Impulse waves, generated by avalanches, ice- or rockfalls, may seriously impair the reservoir of a hydropower plant. In some cases they even overtop or damage the dam and trigger hazardous flood waves. Examining their potential impact is therefore an inevitable part of a comprehensive hazard assessment for hydropower plants in alpine areas. The Laboratory of Hydraulics, Hydrology and Glaciology (VAW) at ETH Zurich advanced within the first phase of the SCCER-SoE the overall understanding of these processes particularly with regard to spatial impulse wave propagation. In the second phase, large scale field tests will be conducted to expand the current knowledge, which is based on modelling and laboratory experiments.
Generally, a hazard assessment for hydropower plants is carried out in three steps. Step one includes the definition of the volumes of potential landslides, rockfalls or avalanches, their point of origin, as well as their propagation pathways. In step two, the potential slides and their impact characteristics when impinging the reservoir are modelled. The third step deals with the estimation of the resulting impulse waves. Whereas step two may be covered with well-established slide-models based on field data, steps one and three are still challenging and contain large uncertainties.
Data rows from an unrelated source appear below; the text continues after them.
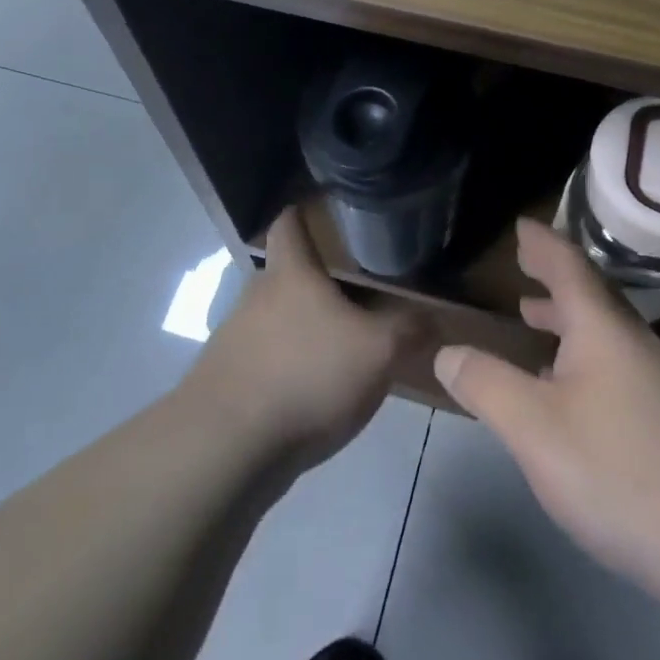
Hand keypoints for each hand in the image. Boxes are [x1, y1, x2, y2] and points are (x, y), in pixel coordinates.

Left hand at [183, 208, 422, 473]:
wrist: (227, 447)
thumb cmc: (307, 376)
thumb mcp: (379, 352)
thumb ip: (409, 330)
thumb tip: (433, 319)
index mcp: (290, 274)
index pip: (288, 223)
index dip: (302, 213)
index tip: (321, 213)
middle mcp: (256, 297)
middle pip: (285, 275)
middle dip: (315, 283)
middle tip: (355, 295)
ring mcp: (234, 340)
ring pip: (274, 321)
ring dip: (301, 330)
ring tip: (339, 351)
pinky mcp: (226, 382)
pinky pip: (264, 362)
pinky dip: (287, 368)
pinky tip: (312, 395)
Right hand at [433, 219, 659, 596]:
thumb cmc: (619, 471)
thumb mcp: (534, 428)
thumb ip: (487, 385)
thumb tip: (448, 352)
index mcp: (603, 329)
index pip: (569, 267)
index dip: (542, 244)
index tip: (521, 226)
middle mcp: (635, 344)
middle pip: (592, 295)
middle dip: (555, 277)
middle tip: (525, 265)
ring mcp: (658, 382)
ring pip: (605, 332)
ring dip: (567, 317)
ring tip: (534, 316)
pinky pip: (615, 363)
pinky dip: (582, 354)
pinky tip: (569, 390)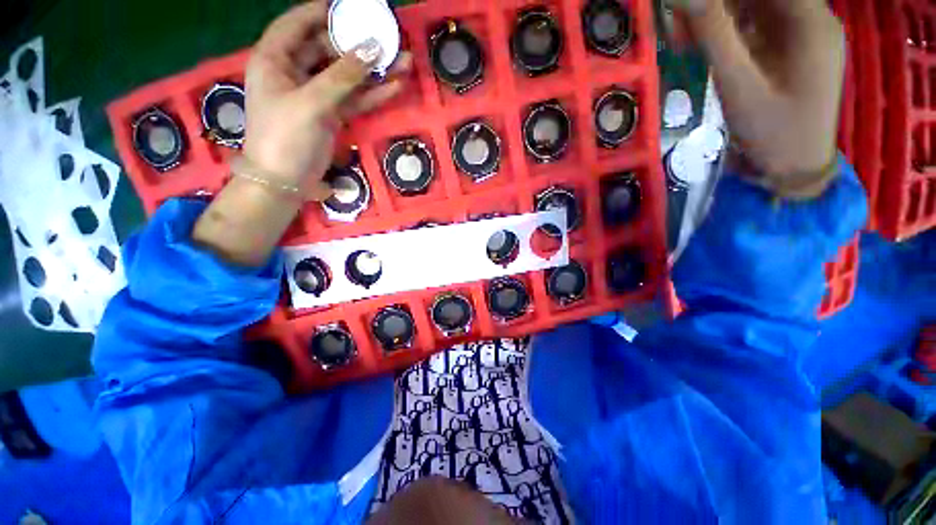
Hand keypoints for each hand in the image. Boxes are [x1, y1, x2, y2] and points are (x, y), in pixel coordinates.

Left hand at [244, 0, 412, 196]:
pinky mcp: (331, 115)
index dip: (322, 12)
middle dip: (358, 45)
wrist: (286, 181)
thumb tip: (373, 48)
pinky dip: (373, 95)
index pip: (297, 24)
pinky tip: (395, 87)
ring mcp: (315, 95)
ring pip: (347, 77)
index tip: (351, 7)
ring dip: (374, 72)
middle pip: (328, 49)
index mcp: (275, 60)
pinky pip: (354, 100)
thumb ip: (343, 76)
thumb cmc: (285, 137)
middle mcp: (294, 72)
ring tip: (404, 62)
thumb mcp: (312, 102)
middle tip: (387, 37)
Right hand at [668, 0, 844, 185]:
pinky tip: (708, 48)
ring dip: (719, 18)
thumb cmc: (773, 131)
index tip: (687, 9)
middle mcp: (811, 19)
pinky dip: (730, 32)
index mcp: (809, 22)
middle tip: (678, 28)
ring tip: (685, 41)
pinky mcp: (792, 51)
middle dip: (716, 6)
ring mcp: (803, 35)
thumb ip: (714, 36)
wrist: (795, 169)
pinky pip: (759, 27)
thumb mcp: (739, 84)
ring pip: (757, 7)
A comprehensive hazard assessment of landslide generated impulse waves requires a multidisciplinary approach. Geologic and geotechnical expertise is needed to identify unstable slopes and to quantify key slide characteristics at the impingement, including slide velocity and mass. Based on these input parameters, a hydraulic analysis yields spatial wave height information, which depends on the wave propagation distance and direction. With the predicted wave height at a certain impingement location within the reservoir, the run-up and potential overtopping volumes are estimated. General applicable prediction equations developed from scale model tests provide a straightforward approach to determine the magnitude of impulse wave events and their impact along the shoreline. In addition, laboratory experiments were conducted to understand the process of impulse wave height decay along its propagation route. The free water surface was tracked with a videometric measurement system gathering spatial data of the entire water surface elevation and the impulse wave propagation process in an unprecedented density.
For the second phase of the SCCER-SoE an innovative test-setup is planned at where artificially generated impulse waves will be studied in prototype. For the production of the impulse wave, a large container will slide on guiding rails at high speed into the reservoir. The propagation of the impulse waves and the run-up in the surrounding areas and dam will be measured. The experimental data will allow a thorough calibration and validation of the existing computational approach and numerical models. Finally, combining the results obtained by the analytical and experimental analyses, new guidelines to evaluate the hazard associated to impulse waves will be defined.